Arthan menatap wanita tanpa wajah itu dengan mata yang masih dipenuhi air mata. Kehadirannya terasa begitu nyata, namun di saat yang sama, begitu asing. Tangannya yang dingin meraih tangan Arthan, dan seketika, dunia di sekeliling mereka berubah.
"Apa yang kamu cari ada di sini, termasuk dirimu yang telah kamu lupakan," ucap wanita tanpa wajah itu dengan suara lembut namun penuh misteri.
Arthan tertegun. Pandangannya berkelana ke sekeliling. Kini, mereka berdiri di suatu tempat yang tampak seperti perpaduan antara kenyataan dan ilusi. Langit di atas mereka dipenuhi cahaya berwarna-warni, seperti aurora yang terus bergerak, membentuk pola-pola yang aneh namun menenangkan.
Di tengah ruang hampa itu, ada sesuatu yang menarik perhatian Arthan.
Di depannya, sebuah gelembung raksasa melayang. Di dalamnya, tertidur seorang gadis yang sangat ia kenal—Alya.
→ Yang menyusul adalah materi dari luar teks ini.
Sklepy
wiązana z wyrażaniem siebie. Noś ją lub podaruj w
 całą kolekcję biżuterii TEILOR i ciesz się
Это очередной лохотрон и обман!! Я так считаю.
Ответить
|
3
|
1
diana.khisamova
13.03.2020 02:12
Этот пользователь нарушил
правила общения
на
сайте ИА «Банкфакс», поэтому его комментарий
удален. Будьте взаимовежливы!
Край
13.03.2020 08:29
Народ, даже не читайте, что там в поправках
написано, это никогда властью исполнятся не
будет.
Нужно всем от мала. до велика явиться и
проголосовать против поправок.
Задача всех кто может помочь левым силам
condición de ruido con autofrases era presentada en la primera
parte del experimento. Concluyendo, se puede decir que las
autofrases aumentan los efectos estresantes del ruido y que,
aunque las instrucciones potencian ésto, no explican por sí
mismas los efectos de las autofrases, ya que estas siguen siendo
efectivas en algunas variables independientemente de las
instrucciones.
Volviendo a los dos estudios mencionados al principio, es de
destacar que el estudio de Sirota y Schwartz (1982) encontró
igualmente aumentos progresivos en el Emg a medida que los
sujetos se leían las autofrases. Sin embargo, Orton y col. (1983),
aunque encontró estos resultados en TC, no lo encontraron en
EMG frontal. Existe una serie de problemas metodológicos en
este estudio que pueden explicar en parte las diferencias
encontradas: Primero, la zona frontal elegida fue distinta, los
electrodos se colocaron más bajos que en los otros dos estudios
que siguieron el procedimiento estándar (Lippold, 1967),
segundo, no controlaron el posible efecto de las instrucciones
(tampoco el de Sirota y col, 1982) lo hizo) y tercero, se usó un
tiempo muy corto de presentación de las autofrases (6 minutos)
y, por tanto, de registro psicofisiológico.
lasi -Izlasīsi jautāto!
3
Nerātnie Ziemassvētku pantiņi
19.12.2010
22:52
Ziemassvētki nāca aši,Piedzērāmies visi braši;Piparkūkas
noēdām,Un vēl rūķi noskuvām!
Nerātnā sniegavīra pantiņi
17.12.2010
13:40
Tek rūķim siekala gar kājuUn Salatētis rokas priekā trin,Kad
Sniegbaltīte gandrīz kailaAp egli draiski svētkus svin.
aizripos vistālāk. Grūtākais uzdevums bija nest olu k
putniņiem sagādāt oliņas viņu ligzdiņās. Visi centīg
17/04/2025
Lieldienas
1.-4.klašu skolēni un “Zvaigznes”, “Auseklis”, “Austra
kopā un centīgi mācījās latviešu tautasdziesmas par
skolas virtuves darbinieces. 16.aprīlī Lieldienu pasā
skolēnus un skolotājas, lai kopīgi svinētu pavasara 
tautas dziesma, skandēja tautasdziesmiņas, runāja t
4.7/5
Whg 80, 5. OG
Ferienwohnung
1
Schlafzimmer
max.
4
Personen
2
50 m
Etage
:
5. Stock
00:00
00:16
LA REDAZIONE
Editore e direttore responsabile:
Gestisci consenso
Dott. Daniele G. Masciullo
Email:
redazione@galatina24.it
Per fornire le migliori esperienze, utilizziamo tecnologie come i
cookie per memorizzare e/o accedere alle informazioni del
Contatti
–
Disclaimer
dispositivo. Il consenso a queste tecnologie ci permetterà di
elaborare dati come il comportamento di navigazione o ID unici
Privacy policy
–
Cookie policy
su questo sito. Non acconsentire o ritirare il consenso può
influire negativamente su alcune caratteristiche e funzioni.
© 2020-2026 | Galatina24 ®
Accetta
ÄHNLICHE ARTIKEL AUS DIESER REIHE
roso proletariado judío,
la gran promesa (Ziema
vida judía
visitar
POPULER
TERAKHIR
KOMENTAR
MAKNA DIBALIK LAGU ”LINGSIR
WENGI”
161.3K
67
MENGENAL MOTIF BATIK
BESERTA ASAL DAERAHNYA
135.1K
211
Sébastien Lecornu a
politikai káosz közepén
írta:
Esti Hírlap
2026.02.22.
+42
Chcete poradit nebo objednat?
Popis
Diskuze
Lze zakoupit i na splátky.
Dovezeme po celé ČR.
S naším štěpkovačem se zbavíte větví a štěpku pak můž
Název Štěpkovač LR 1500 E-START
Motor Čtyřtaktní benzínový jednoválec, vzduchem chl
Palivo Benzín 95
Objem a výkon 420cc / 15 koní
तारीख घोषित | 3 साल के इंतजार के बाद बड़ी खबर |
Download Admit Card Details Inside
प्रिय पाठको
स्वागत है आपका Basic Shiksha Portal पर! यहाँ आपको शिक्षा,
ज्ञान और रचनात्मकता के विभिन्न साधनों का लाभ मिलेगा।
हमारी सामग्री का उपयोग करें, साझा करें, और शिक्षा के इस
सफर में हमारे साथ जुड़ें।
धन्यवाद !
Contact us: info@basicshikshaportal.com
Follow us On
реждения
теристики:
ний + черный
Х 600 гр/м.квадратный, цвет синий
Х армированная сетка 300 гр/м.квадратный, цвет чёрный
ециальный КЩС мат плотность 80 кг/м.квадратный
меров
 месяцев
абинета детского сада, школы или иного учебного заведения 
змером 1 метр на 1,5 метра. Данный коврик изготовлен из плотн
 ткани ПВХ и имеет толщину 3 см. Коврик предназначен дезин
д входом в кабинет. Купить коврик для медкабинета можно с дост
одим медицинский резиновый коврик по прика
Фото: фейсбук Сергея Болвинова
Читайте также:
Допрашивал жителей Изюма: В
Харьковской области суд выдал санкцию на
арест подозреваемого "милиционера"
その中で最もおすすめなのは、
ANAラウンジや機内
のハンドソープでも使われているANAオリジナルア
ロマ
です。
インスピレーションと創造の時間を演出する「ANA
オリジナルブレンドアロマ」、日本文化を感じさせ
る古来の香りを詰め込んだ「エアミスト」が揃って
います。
Air mata Arthan jatuh tanpa ia sadari. "Ba-bagaimana bisa aku melupakan ini semua?" gumamnya, suaranya bergetar.
Wanita tanpa wajah itu berdiri di sampingnya, menatapnya tanpa ekspresi yang jelas. "Dan gadis yang bernama Alya sudah terjebak dalam gelembung mimpi sekarang," lanjutnya.
Arthan berlari ke arah gelembung itu, tangannya menekan permukaannya yang elastis, mencoba membangunkan Alya. "Alya! Bangun! Ini aku, Arthan!" serunya. Namun, Alya tetap diam, tertidur dalam keheningan.
Putus asa, Arthan menoleh ke wanita tanpa wajah itu, tatapannya memohon.
"Hanya kamu yang bisa melakukan ini semua, Arthan," ucapnya. "Senyumlah, dan dorong gelembung itu hingga masuk ke gerbang mimpi yang ada di sana."
Arthan mengikuti arah pandangannya. Tak jauh dari sana, sebuah gerbang besar berkilauan berdiri di tengah kehampaan. Cahaya lembut mengalir darinya, seakan memanggil Alya untuk kembali.
Tanpa berpikir panjang, Arthan mulai mendorong gelembung itu. Namun, gelembung itu terasa begitu berat, seolah menolak untuk bergerak. Ia mengerahkan seluruh tenaganya, tapi tetap saja, gelembung itu hanya bergeser sedikit.
Di saat yang sama, wanita tanpa wajah itu berbicara lagi, suaranya lebih rendah, namun mengandung emosi yang sulit dijelaskan.
"Kenapa kamu ingin sekali menolong gadis ini? Bukankah aku yang selalu menemanimu dalam kesedihanmu di dalam mimpi?" tanyanya, kini dengan nada yang nyaris terdengar kesal.
Arthan tetap diam, terus mendorong gelembung itu. Namun, tiba-tiba, gambaran-gambaran mulai bermunculan di atas mereka, melayang seperti layar yang menayangkan film masa lalu.
Itu adalah kenangan Arthan bersama Alya.
Kenangan mereka sejak masa sekolah—saat pertama kali bertemu, saat berbagi tawa, saat menangis bersama. Semua terukir di langit, bergerak seperti potongan-potongan memori yang hidup kembali.
Wanita tanpa wajah itu menatapnya dengan sorot mata yang berubah—campuran antara kesedihan dan kemarahan.
"Apa kau sudah melupakanku, Arthan?" serunya dengan keras.